▶ _Instructions for the task_
In the entries below, begin at the line that has "80サイズ（5kg）商品代 + 標準送料 + 1,000円", stop after the line that has "Najteže je kreirati", and output those lines exactly with no pictures.

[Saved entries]
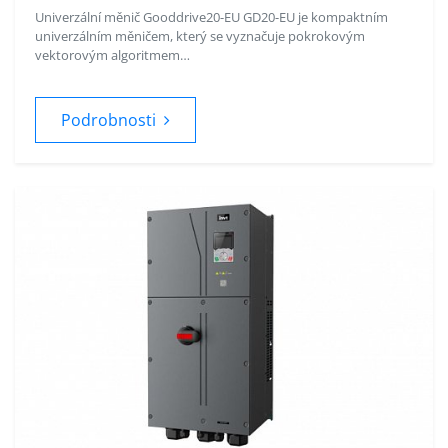
Univerzální měnič Gooddrive20-EU GD20-EU je kompaktním
univerzálním měničem, který se vyznačuje pokrokovým
vektorovým algoritmem…
Podrobnosti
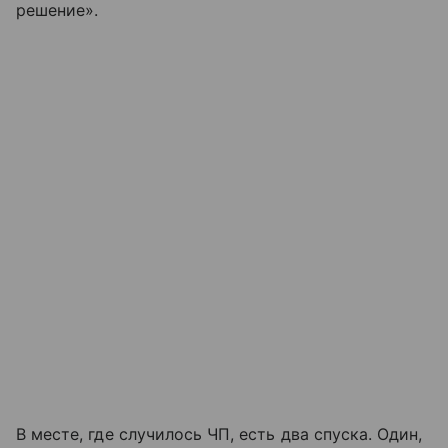
решение».
В месте, где случилось ЧП, есть два спуска. Один,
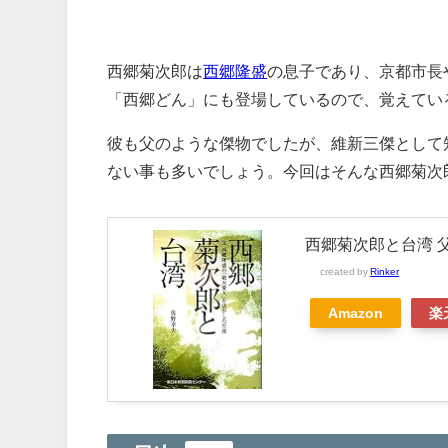
西郷菊次郎は
西郷隆盛
の息子であり、京都市長
「西郷どん」にも登場しているので、覚えてい
彼も父のような傑物でしたが、維新三傑として
ない事も多いでしょう。今回はそんな西郷菊次
西郷菊次郎と台湾 
created by
Rinker
Amazon
楽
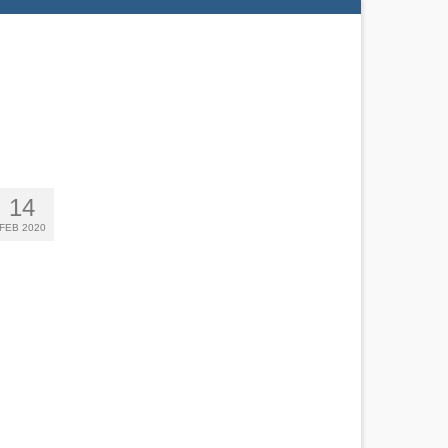
14
FEB 2020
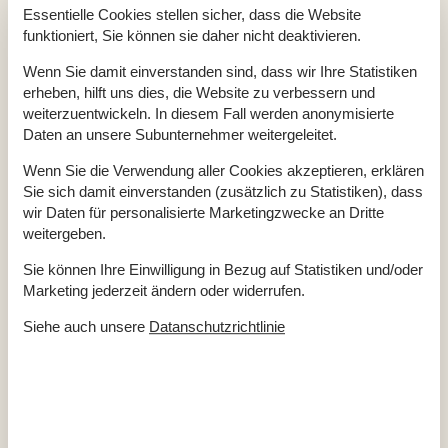
Essentielle Cookies stellen sicher, dass die Website
Einkaufen
3 km
funktioniert, Sie können sie daher nicht deaktivieren.
Whirlpool
Ja
Sauna
Ja
Wenn Sie damit einverstanden sind, dass wir Ihre Statistiken
Internet
Ja
erheben, hilft uns dies, die Website zu verbessern und
Satelliten-/Kabel TV
Ja
weiterzuentwickeln. In diesem Fall werden anonymisierte
Kaminofen
Ja
Daten an unsere Subunternehmer weitergeleitet.
Waschmaschine
Ja
Wenn Sie die Verwendung aller Cookies akzeptieren, erklären
Trockner
Ja
Sie sich damit einverstanden (zusätzlich zu Statistiken), dass
Geschirrspüler
Ja
wir Daten für personalisierte Marketingzwecke an Dritte
Nichtraucher
Ja
weitergeben.
Ladestation für Elektroauto
Ja
Klimafreundlich
Ja
Sie können Ihre Einwilligung in Bezug auf Statistiken und/oder
Marketing jederzeit ändern oder widerrufen.
Siehe auch unsere
Datanschutzrichtlinie
Gesamte Ausstattung
Bitte beachten
Rauchen ist verboten
Draußen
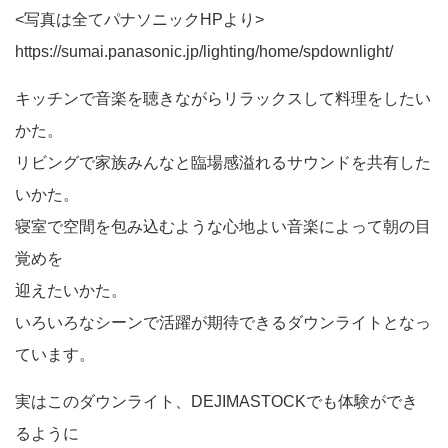
<写真は全てパナソニックHPより>
https://sumai.panasonic.jp/lighting/home/spdownlight/
キッチンで音楽を聴きながらリラックスして料理をしたい
かた。
リビングで家族みんなと臨場感溢れるサウンドを共有した
いかた。
寝室で空間を包み込むような心地よい音楽によって朝の目
覚めを
迎えたいかた。
いろいろなシーンで活躍が期待できるダウンライトとなっ
ています。
実はこのダウンライト、DEJIMASTOCKでも体験ができ
るように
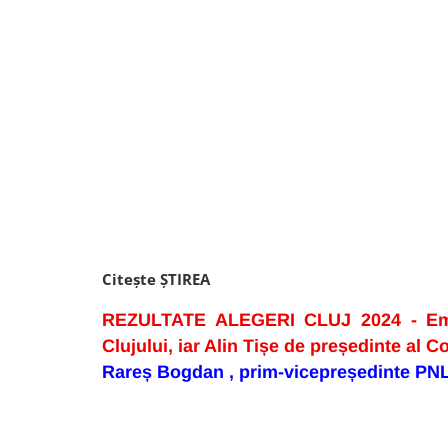
Citește ȘTIREA
REZULTATE ALEGERI CLUJ 2024 - Emil
Clujului, iar Alin Tișe de președinte al C
Rareș Bogdan , prim-vicepreședinte PN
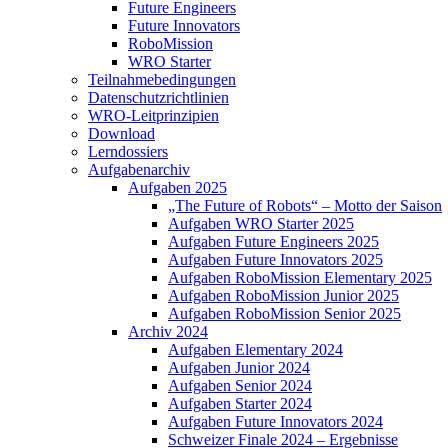
Future Engineers
Future Innovators
RoboMission
WRO Starter
Teilnahmebedingungen
Datenschutzrichtlinien
WRO-Leitprinzipien
Download
Lerndossiers
Aufgabenarchiv
Aufgaben 2025
„The Future of Robots“ – Motto der Saison
Aufgaben WRO Starter 2025
Aufgaben Future Engineers 2025
Aufgaben Future Innovators 2025
Aufgaben RoboMission Elementary 2025
Aufgaben RoboMission Junior 2025
Aufgaben RoboMission Senior 2025
Archiv 2024
Aufgaben Elementary 2024
Aufgaben Junior 2024
Aufgaben Senior 2024
Aufgaben Starter 2024
Aufgaben Future Innovators 2024
Schweizer Finale 2024 – Ergebnisse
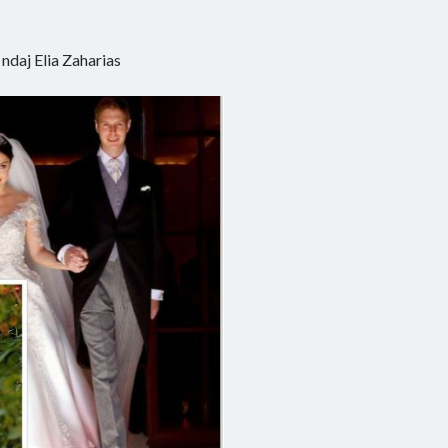
ndaj Elia Zaharias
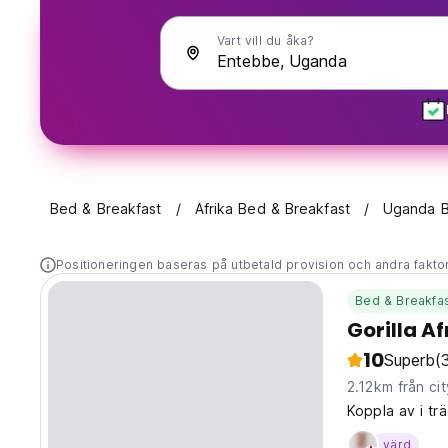
Vart vill du åka?
Bed & Breakfast
Afrika Bed & Breakfast
Uganda B
Positioneringen baseras på utbetald provision och andra fakto
Bed & Breakfa
Gorilla A
10
Superb
(
2.12km från cit
Koppla av i tr
värd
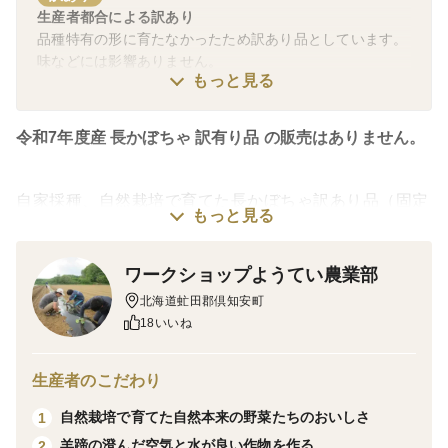
す。
生産者都合による訳あり
品種特有の形に育たなかったため訳あり品としています。
***沖縄県への送料について***
味などには影響ありません。
沖縄県への発送について別途送料が発生いたします。
もっと見る
別途送料を加算した商品をお作りいたしますので、ご注文
の前にご連絡をお願い致します。
令和7年度産 長かぼちゃ 訳有り品 の販売はありません。
60サイズ（2kg）商品代 + 標準送料 + 400円
80サイズ（5kg）商品代 + 標準送料 + 1,000円
100サイズ（10kg）商品代 + 標準送料 + 1,600円
自家採種、自然栽培で育てた長かぼちゃ訳あり品（固定
その他の地域でも100サイズ以上のお荷物になりますと、
もっと見る
種)です。
別途送料が発生します。
ご不便をおかけいたしますがご理解の程よろしくお願いい
9月30日に収穫しました。
ワークショップようてい農業部
たします。
北海道虻田郡倶知安町
『訳あり品』
18いいね
長かぼちゃの品種で、本来なら肌が白く、長く伸びるか
ぼちゃなのですが、ラグビーボールのように楕円になっ
生産者のこだわり
てしまっただけで、味などは一般的な栗かぼちゃと同じ
自然栽培で育てた自然本来の野菜たちのおいしさ
1
でホクホクで甘く美味しいかぼちゃです。
羊蹄の澄んだ空気と水が良い作物を作る
2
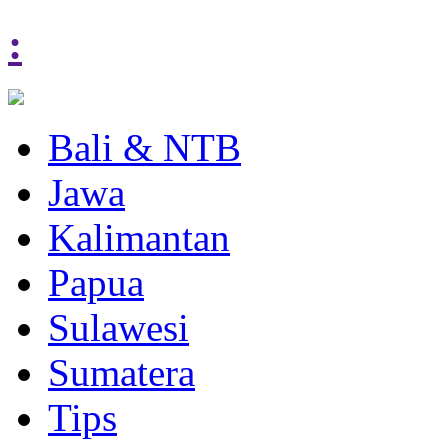
:
Bali & NTB
Jawa
Kalimantan
Papua
Sulawesi
Sumatera
Tips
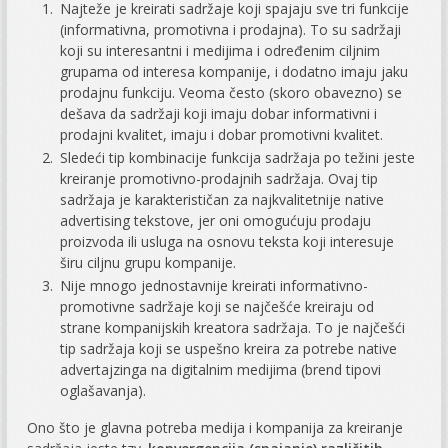
Najteže je kreirati sadržaje koji spajaju sve tri funkcije
(informativna, promotivna i prodajna). To su sadržaji
koji su interesantni i medijima i određenim ciljnim
grupama od interesa kompanije, i dodatno imaju jaku
prodajnu funkciju. Veoma često (skoro obavezno) se
dešava da sadržaji koji imaju dobar informativni i
prodajni kvalitet, imaju i dobar promotivni kvalitet.
Sledeći tip kombinacije funkcija sadržaja po težini jeste
kreiranje promotivno-prodajnih sadržaja. Ovaj tip
sadržaja je karakterističan za najkvalitetnije native
advertising tekstove, jer oni omogućuju prodaju
proizvoda ili usluga na osnovu teksta koji interesuje
širu ciljnu grupu kompanije.
Nije mnogo jednostavnije kreirati informativno-
promotivne sadržaje koji se najčešće kreiraju od
strane kompanijskih kreatora sadržaja. To je najčešći
tip sadržaja koji se uspešno kreira za potrebe native
advertajzinga na digitalnim medijima (brend tipovi
oglašavanja).
Ono što je glavna potreba medija i kompanija za kreiranje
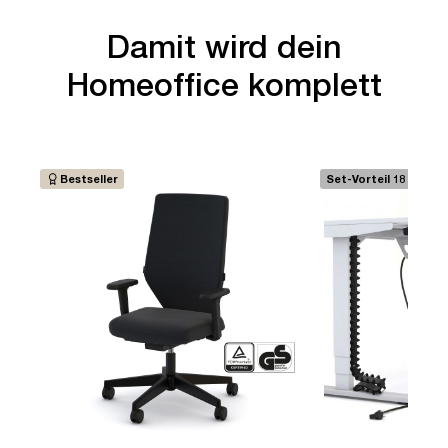
Damit wird dein
Homeoffice komplett
Bestseller
Set-Vorteil 18 €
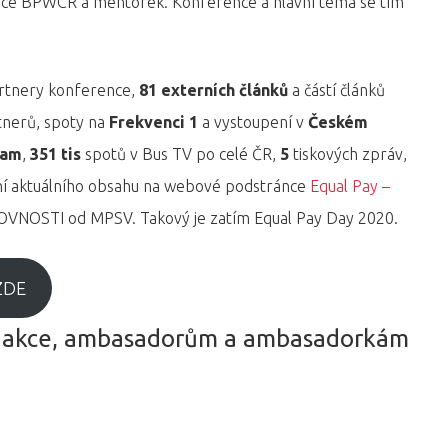
zace BPWCR a mentorek. Konference a hlavní téma se tím
artnery konference,
81 externích článků
a částí článků
tnerů, spoty na
Frekvenci 1
a vystoupení v
Českém
nam
,
351 tis
spotů v Bus TV po celé ČR,
5
tiskových zpráv,
ření aktuálního obsahu na webové podstránce
Equal Pay –
ROVNOSTI od MPSV. Takový je zatím Equal Pay Day 2020.
ZDE
 akce, ambasadorům a ambasadorkám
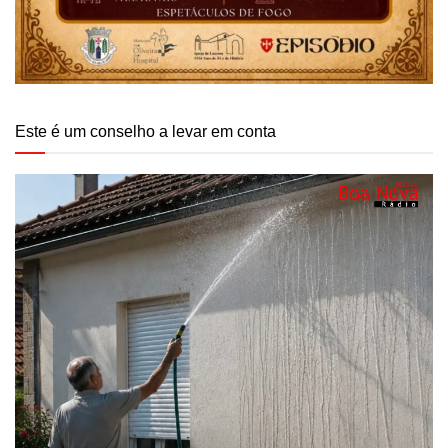
Este é um conselho a levar em conta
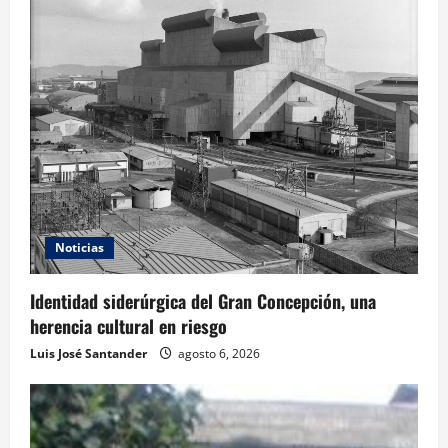
Noticias
Identidad siderúrgica del Gran Concepción, una
herencia cultural en riesgo
Luis José Santander
agosto 6, 2026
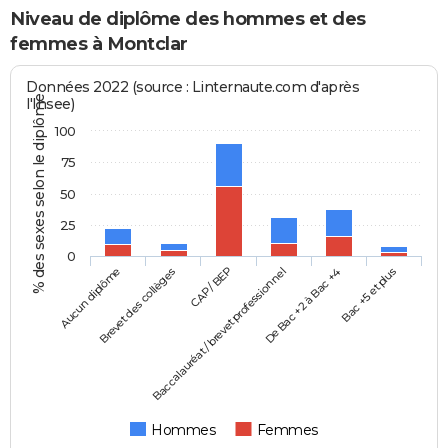
Niveau de diplôme des hommes et des
femmes à Montclar
Données 2022 (source : Linternaute.com d'après
% des sexes selon le diplôme
l'Insee)
100
75
50
25
0
Aucun diplôme
Baccalauréat / brevet professionnel
CAP / BEP
Bac +5 et plus
Brevet des collèges
De Bac +2 à Bac +4
Hommes
Femmes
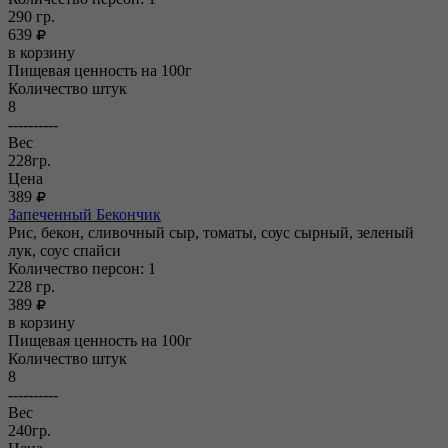
290
гр.
639
в корзину
Пищевая ценность на 100г
Количество штук
8
----------
Вес
228гр.
Цена
389
Запеченный Бекончик
Рис, бекон, сливочный сыр, томаты, соус сырный, зеленый
лук, соус спайси
Количество персон: 1
228
гр.
389
в корзину
Пищевая ценность на 100г
Количество штук
8
----------
Вес
240гр.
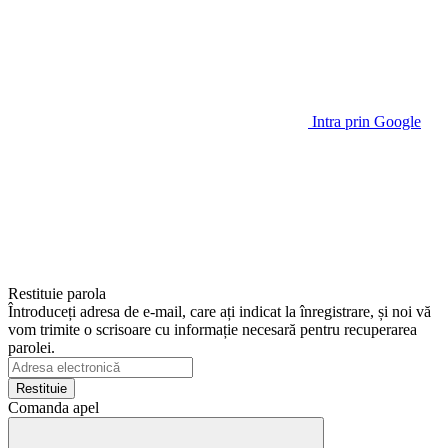
Intra prin Google
Restituie parola
Întroduceți adresa de e-mail, care ați indicat la înregistrare, și noi vă
vom trimite o scrisoare cu informație necesară pentru recuperarea
parolei.
Restituie
Comanda apel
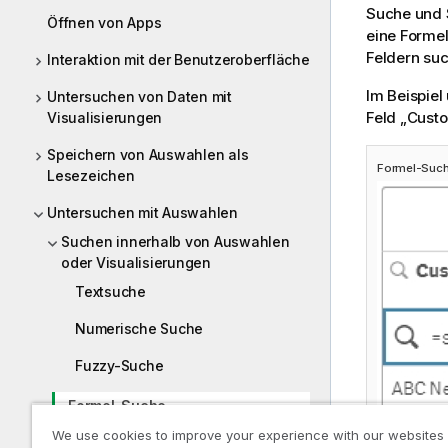
Suche und 
Öffnen von Apps
eine Formel
Feldern su
Interaktion mit der Benutzeroberfläche
Im Beispiel
Untersuchen von Daten mit
Feld „Custo
Visualisierungen
Speichern von Auswahlen als
Formel-Suc
Lesezeichen
Untersuchen mit Auswahlen
Suchen innerhalb von Auswahlen
oder Visualisierungen
Textsuche
Numerische Suche
Fuzzy-Suche
Formel-Suche
We use cookies to improve your experience with our websites
Zusammengesetzte Suche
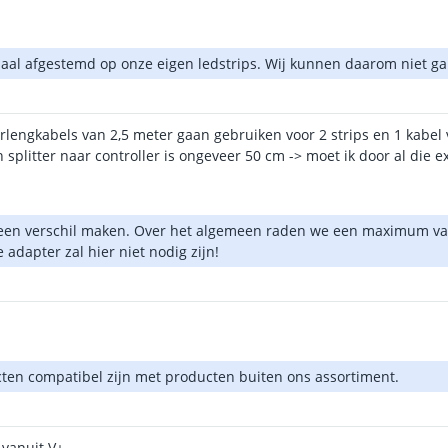
ciaal afgestemd op onze eigen ledstrips. Wij kunnen daarom niet ga
rlengkabels van 2,5 meter gaan gebruiken voor 2 strips en 1 kabel v
 splitter naar controller is ongeveer 50 cm -> moet ik door al die 
geen verschil maken. Over het algemeen raden we een maximum van
adapter zal hier niet nodig zijn!
ten compatibel zijn met producten buiten ons assortiment.
 vanuit V+.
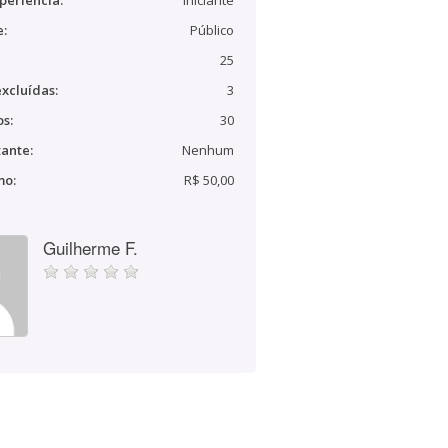
periência:
Iniciante
e:
Público
25
xcluídas:
3
s:
30
ante:
Nenhum
mo:
R$ 50,00
Guilherme F.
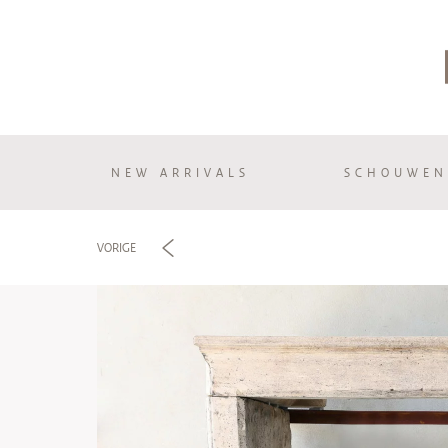
NEW ARRIVALS
SCHOUWEN
e
VORIGE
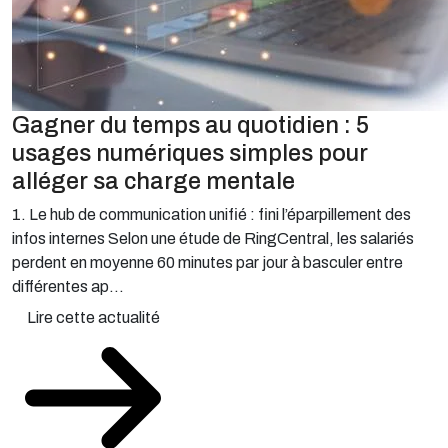
Gagner du temps au quotidien : 5
usages numériques simples pour
alléger sa charge mentale
1. Le hub de communication unifié : fini l’éparpillement des
infos internes Selon une étude de RingCentral, les salariés
perdent en moyenne 60 minutes par jour à basculer entre
différentes ap...
Lire cette actualité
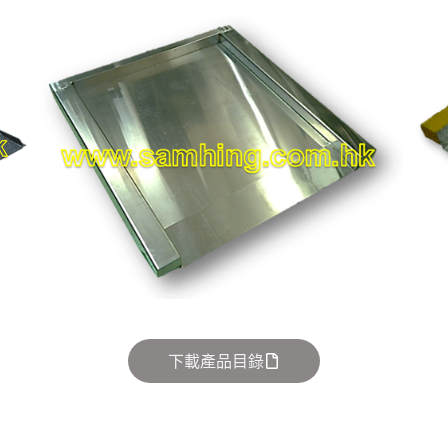
下載產品目錄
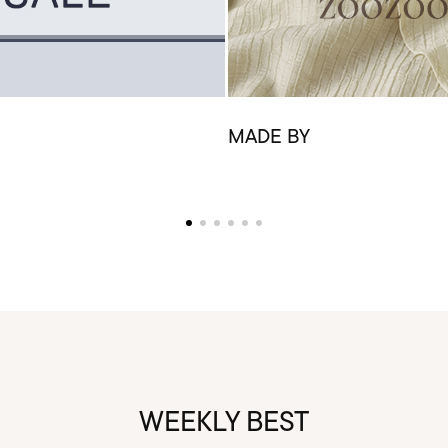
MADE BY
WEEKLY BEST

▶ _Answer_
80サイズ（5kg）商品代 + 標準送料 + 1,000円
100サイズ（10kg）商品代 + 標準送料 + 1,600円
自家採種、自然栽培で育てた長かぼちゃ訳あり品（固定
その他の地域でも100サイズ以上のお荷物になりますと、
もっと見る
種)です。
別途送料が発生します。
ご不便をおかけいたしますがご理解の程よろしくお願いい
9月30日に収穫しました。
ワークショップようてい農業部
たします。
北海道虻田郡倶知安町
『訳あり品』
18いいね
長かぼちゃの品種で、本来なら肌が白く、長く伸びるか
ぼちゃなのですが、ラグビーボールのように楕円になっ
生産者のこだわり
てしまっただけで、味などは一般的な栗かぼちゃと同じ
自然栽培で育てた自然本来の野菜たちのおいしさ
1
でホクホクで甘く美味しいかぼちゃです。
羊蹄の澄んだ空気と水が良い作物を作る
2
:
Bali & NTB
Jawa
Kalimantan
Papua
Sulawesi
Sumatera
Tips
Najteže je kreirati sadržaje koji spajaju sve tri funkcije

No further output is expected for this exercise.